Monika Düker besucht Imkerinnen und Imker in Düsseldorf und Mettmann

· Presse

Monika Düker besucht Imkerinnen und Imker in Düsseldorf und Mettmann

17. Juli 2013

In diesem Jahr fällt die Honigernte außergewöhnlich schlecht aus. Viele Imkerinnen und Imker erzielen nur die Hälfte des sonstigen Ertrags. Sorge bereiten auch Nachrichten über Bienenseuchen und Milbenbefall, die viele Völker bedrohen. Grund genug für die 29 Abgeordneten der GRÜNEN Landtagsfraktion, sich vor Ort ein Bild zu machen und mit den Imkerinnen und Imker in ganz NRW zu diskutieren. Monika Düker besuchte gemeinsam mit den beiden anderen Düsseldorfer Landtagsabgeordneten Martin-Sebastian Abel und Stefan Engstfeld den Düsseldorfer Bienenzucht und Imkernachwuchsverein Apidea Mellifica und den Vorsitzenden des Mettmanner Imkervereins Wilfrid Müller.

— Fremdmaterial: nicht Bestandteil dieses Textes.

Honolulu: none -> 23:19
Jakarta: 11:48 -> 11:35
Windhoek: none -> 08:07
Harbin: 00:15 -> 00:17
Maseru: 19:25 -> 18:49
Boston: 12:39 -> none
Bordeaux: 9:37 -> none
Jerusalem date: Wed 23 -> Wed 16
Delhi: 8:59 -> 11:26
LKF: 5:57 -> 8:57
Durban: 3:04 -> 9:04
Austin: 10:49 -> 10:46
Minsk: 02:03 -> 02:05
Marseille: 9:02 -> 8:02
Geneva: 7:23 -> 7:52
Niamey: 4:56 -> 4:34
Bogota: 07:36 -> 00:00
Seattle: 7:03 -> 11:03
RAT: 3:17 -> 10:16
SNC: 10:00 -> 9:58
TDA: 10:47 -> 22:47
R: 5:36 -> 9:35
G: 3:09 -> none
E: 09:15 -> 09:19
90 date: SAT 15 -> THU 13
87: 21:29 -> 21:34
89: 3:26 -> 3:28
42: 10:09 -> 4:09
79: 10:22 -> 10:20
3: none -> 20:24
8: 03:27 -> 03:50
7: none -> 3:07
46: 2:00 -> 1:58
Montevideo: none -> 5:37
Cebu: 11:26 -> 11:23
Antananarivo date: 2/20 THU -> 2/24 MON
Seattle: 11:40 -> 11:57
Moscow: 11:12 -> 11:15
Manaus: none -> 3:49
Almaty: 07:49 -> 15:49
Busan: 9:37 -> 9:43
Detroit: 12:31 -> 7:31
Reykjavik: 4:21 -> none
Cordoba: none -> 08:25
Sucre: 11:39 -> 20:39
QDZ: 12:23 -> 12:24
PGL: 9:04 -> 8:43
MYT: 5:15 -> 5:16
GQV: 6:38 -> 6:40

Bienen zählen weltweit zu den wichtigsten Bestäubern von Wild-und Kulturpflanzen. Gerade deshalb sind sie ein unverzichtbarer Bestandteil unseres Ökosystems. Von den heimischen Nutz- und Wildpflanzen – etwa 2000 bis 3000 Arten – sind ungefähr 80 Prozent darauf angewiesen, von Bienen bestäubt zu werden. Mit anderen Worten: Ohne Bienen keine Pflanzen und keine Erträge. Der Mensch ist nicht unschuldig an dieser Entwicklung. Vor allem durch intensive Landwirtschaft verlieren Bienen ihre Nahrungsgrundlage und Lebensräume. Vor allem Monokulturen, ein übermäßiger Einsatz von Pestiziden und Schädlinge tragen dazu bei. Deutsche Imker beklagen seit Jahren überdurchschnittliche Verluste. Es scheint, als zeige uns die Schwächung vieler Bienenvölker beispielhaft, wie es um unsere biologische Artenvielfalt bestellt ist.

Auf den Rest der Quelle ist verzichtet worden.